What you give back should match the entries below character for character.

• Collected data

========================================

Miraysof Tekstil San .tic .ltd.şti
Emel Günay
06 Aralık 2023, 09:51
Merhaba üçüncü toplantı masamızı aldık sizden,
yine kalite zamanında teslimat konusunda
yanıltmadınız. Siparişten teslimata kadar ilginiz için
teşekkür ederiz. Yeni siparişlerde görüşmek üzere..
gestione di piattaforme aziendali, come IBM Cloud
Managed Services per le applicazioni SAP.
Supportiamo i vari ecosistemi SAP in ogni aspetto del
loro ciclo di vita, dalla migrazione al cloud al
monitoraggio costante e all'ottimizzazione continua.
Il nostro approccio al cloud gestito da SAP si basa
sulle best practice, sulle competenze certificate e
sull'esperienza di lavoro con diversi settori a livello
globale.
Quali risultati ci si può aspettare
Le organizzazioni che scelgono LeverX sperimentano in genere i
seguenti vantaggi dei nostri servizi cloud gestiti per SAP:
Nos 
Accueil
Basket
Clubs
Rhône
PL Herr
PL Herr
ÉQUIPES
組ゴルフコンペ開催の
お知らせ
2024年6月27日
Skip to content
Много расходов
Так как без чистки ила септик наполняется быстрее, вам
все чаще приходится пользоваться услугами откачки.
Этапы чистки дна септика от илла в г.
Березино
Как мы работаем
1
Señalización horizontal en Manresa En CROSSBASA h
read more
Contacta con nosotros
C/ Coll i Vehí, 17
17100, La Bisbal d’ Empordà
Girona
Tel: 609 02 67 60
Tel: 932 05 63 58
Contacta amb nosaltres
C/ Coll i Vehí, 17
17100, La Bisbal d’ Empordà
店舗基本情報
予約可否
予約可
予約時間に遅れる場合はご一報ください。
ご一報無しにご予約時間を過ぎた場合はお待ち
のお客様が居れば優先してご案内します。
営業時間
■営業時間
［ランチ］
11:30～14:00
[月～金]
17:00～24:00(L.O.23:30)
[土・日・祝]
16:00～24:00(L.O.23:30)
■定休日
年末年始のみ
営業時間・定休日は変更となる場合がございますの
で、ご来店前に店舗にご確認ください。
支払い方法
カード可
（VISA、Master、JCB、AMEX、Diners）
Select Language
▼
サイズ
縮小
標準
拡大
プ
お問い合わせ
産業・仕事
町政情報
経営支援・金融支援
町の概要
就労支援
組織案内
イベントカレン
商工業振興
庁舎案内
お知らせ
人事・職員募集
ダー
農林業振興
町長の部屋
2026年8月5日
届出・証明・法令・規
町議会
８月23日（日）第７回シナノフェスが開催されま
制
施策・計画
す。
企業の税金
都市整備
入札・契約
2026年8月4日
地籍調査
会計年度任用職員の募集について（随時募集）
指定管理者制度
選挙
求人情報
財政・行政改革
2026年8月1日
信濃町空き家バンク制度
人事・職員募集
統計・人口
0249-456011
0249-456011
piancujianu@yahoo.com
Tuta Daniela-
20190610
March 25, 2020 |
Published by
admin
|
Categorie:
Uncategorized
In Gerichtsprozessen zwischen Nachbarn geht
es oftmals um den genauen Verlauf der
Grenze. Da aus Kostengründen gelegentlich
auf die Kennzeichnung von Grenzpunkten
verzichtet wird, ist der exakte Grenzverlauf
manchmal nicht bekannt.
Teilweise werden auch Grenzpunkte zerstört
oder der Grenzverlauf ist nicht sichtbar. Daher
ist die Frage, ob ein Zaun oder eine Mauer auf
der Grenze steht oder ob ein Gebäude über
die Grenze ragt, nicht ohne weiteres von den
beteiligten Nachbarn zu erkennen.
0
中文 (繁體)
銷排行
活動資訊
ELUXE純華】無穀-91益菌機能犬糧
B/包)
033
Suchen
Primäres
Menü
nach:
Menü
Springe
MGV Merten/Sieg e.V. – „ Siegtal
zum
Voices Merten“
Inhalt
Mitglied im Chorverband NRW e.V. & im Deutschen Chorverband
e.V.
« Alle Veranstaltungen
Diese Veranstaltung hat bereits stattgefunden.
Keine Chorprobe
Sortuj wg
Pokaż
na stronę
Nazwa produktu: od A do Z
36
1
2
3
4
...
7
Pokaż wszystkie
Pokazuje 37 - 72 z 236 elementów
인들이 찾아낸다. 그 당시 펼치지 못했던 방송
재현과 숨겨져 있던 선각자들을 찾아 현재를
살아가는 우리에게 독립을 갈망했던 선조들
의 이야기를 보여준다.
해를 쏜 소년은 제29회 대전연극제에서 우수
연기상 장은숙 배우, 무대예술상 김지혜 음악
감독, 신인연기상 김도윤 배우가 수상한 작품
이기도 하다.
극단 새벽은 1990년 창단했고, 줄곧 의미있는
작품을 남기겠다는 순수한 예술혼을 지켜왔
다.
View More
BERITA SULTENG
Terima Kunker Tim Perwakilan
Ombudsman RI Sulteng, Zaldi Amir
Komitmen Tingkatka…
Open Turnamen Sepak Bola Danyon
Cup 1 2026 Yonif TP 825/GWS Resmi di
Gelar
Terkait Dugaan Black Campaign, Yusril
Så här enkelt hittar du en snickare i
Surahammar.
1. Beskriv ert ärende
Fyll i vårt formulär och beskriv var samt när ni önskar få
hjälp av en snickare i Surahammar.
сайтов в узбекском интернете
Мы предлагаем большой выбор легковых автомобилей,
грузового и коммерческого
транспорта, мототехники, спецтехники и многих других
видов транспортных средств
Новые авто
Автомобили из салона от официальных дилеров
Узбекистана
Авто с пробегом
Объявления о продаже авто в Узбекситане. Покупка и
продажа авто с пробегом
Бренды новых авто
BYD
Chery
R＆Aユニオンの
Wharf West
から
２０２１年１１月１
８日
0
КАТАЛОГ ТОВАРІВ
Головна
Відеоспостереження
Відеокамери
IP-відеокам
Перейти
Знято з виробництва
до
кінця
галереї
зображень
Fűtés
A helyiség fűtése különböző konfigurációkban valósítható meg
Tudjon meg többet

========================================

• Written reply
Miraysof Tekstil San .tic .ltd.şti
Emel Günay
06 Aralık 2023, 09:51
Merhaba üçüncü toplantı masamızı aldık sizden,
yine kalite zamanında teslimat konusunda
yanıltmadınız. Siparişten teslimata kadar ilginiz için
teşekkür ederiz. Yeni siparişlerde görüşmek üzere..
gestione di piattaforme aziendali, come IBM Cloud
Managed Services per le applicazioni SAP.
Supportiamo i vari ecosistemi SAP in ogni aspetto del
loro ciclo di vita, dalla migrazione al cloud al
monitoraggio costante e all'ottimizzazione continua.
Il nostro approccio al cloud gestito da SAP si basa
sulle best practice, sulle competenze certificate e
sull'esperienza di lavoro con diversi settori a livello
globale.
Quali risultati ci si può aspettare
Le organizzazioni che scelgono LeverX sperimentano in genere i
seguenti vantaggi dei nostri servizi cloud gestiti per SAP:
Nos 
Accueil
Basket
Clubs
Rhône
PL Herr
PL Herr
ÉQUIPES
組ゴルフコンペ開催の
お知らせ
2024年6月27日
Skip to content
Много расходов
Так как без чистки ила септик наполняется быстрее, вам
все чаще приходится пользоваться услугами откачки.
Этапы чистки дна септика от илла в г.
Березино
Как мы работаем
1
Señalización horizontal en Manresa En CROSSBASA h
read more
Contacta con nosotros
C/ Coll i Vehí, 17
17100, La Bisbal d’ Empordà
Girona
Tel: 609 02 67 60
Tel: 932 05 63 58
Contacta amb nosaltres
C/ Coll i Vehí, 17
17100, La Bisbal d’ Empordà
店舗基本情報
予約可否
予約可
予約時間に遅れる場合はご一報ください。
ご一報無しにご予約時間を過ぎた場合はお待ち
のお客様が居れば優先してご案内します。
営業時間
■営業時間
［ランチ］
11:30～14:00
[月～金]
17:00～24:00(L.O.23:30)
[土・日・祝]
16:00～24:00(L.O.23:30)
■定休日
年末年始のみ
営業時間・定休日は変更となる場合がございますの
で、ご来店前に店舗にご確認ください。
支払い方法
カード可
（VISA、Master、JCB、AMEX、Diners）
Select Language
▼
サイズ
縮小
標準
拡大
プ
お問い合わせ
産業・仕事
町政情報
経営支援・金融支援
町の概要
就労支援
組織案内
イベントカレン
商工業振興
庁舎案内
お知らせ
人事・職員募集
ダー
農林業振興
町長の部屋
2026年8月5日
届出・証明・法令・規
町議会
８月23日（日）第７回シナノフェスが開催されま
制
施策・計画
す。
企業の税金
都市整備
入札・契約
2026年8月4日
地籍調査
会計年度任用職員の募集について（随時募集）
指定管理者制度
選挙
求人情報
財政・行政改革
2026年8月1日
信濃町空き家バンク制度
人事・職員募集
統計・人口
0249-456011
0249-456011
piancujianu@yahoo.com
Tuta Daniela-
20190610
March 25, 2020 |
Published by
admin
|
Categorie:
Uncategorized
In Gerichtsprozessen zwischen Nachbarn geht
es oftmals um den genauen Verlauf der
Grenze. Da aus Kostengründen gelegentlich
auf die Kennzeichnung von Grenzpunkten
verzichtet wird, ist der exakte Grenzverlauf
manchmal nicht bekannt.
Teilweise werden auch Grenzpunkte zerstört
oder der Grenzverlauf ist nicht sichtbar. Daher
ist die Frage, ob ein Zaun oder eine Mauer auf
der Grenze steht oder ob ein Gebäude über
die Grenze ragt, nicht ohne weiteres von den
beteiligten Nachbarn zu erkennen.
0
中文 (繁體)
銷排行
活動資訊
ELUXE純華】無穀-91益菌機能犬糧
B/包)
033
Suchen
Primäres
Menü
nach:
Menü
Springe
MGV Merten/Sieg e.V. – „ Siegtal
zum
Voices Merten“
Inhalt
Mitglied im Chorverband NRW e.V. & im Deutschen Chorverband
e.V.
« Alle Veranstaltungen
Diese Veranstaltung hat bereits stattgefunden.
Keine Chorprobe
Sortuj wg
Pokaż
na stronę
Nazwa produktu: od A do Z
36
1
2
3
4
...
7
Pokaż wszystkie
Pokazuje 37 - 72 z 236 elementów
인들이 찾아낸다. 그 당시 펼치지 못했던 방송
재현과 숨겨져 있던 선각자들을 찾아 현재를
살아가는 우리에게 독립을 갈망했던 선조들
의 이야기를 보여준다.
해를 쏜 소년은 제29회 대전연극제에서 우수
연기상 장은숙 배우, 무대예술상 김지혜 음악
감독, 신인연기상 김도윤 배우가 수상한 작품
이기도 하다.
극단 새벽은 1990년 창단했고, 줄곧 의미있는
작품을 남기겠다는 순수한 예술혼을 지켜왔
다.
View More
BERITA SULTENG
Terima Kunker Tim Perwakilan
Ombudsman RI Sulteng, Zaldi Amir
Komitmen Tingkatka…
Open Turnamen Sepak Bola Danyon
Cup 1 2026 Yonif TP 825/GWS Resmi di
Gelar
Terkait Dugaan Black Campaign, Yusril
Så här enkelt hittar du en snickare i
Surahammar.
1. Beskriv ert ärende
Fyll i vårt formulär och beskriv var samt när ni önskar få
hjälp av en snickare i Surahammar.
сайтов в узбекском интернете
Мы предлагаем большой выбор легковых автомобилей,
грузового и коммерческого
транспорта, мототехники, спецтехники и многих других
видов транспортных средств
Новые авто
Автомобили из салона от официальных дилеров
Узбекистана
Авто с пробегом
Объявления о продаже авто в Узбекситане. Покупка и
продажа авто с пробегом
Бренды новых авто
BYD
Chery
R＆Aユニオンの
Wharf West
から
２０２１年１１月１
８日
0
КАТАЛОГ ТОВАРІВ
Головна
Відеоспостереження
Відеокамери
IP-відеокам
Перейти
Знято з виробництва
до
кінця
галереї
зображень
Fűtés
A helyiség fűtése különböző konfigurációkban valósítható meg
Tudjon meg többet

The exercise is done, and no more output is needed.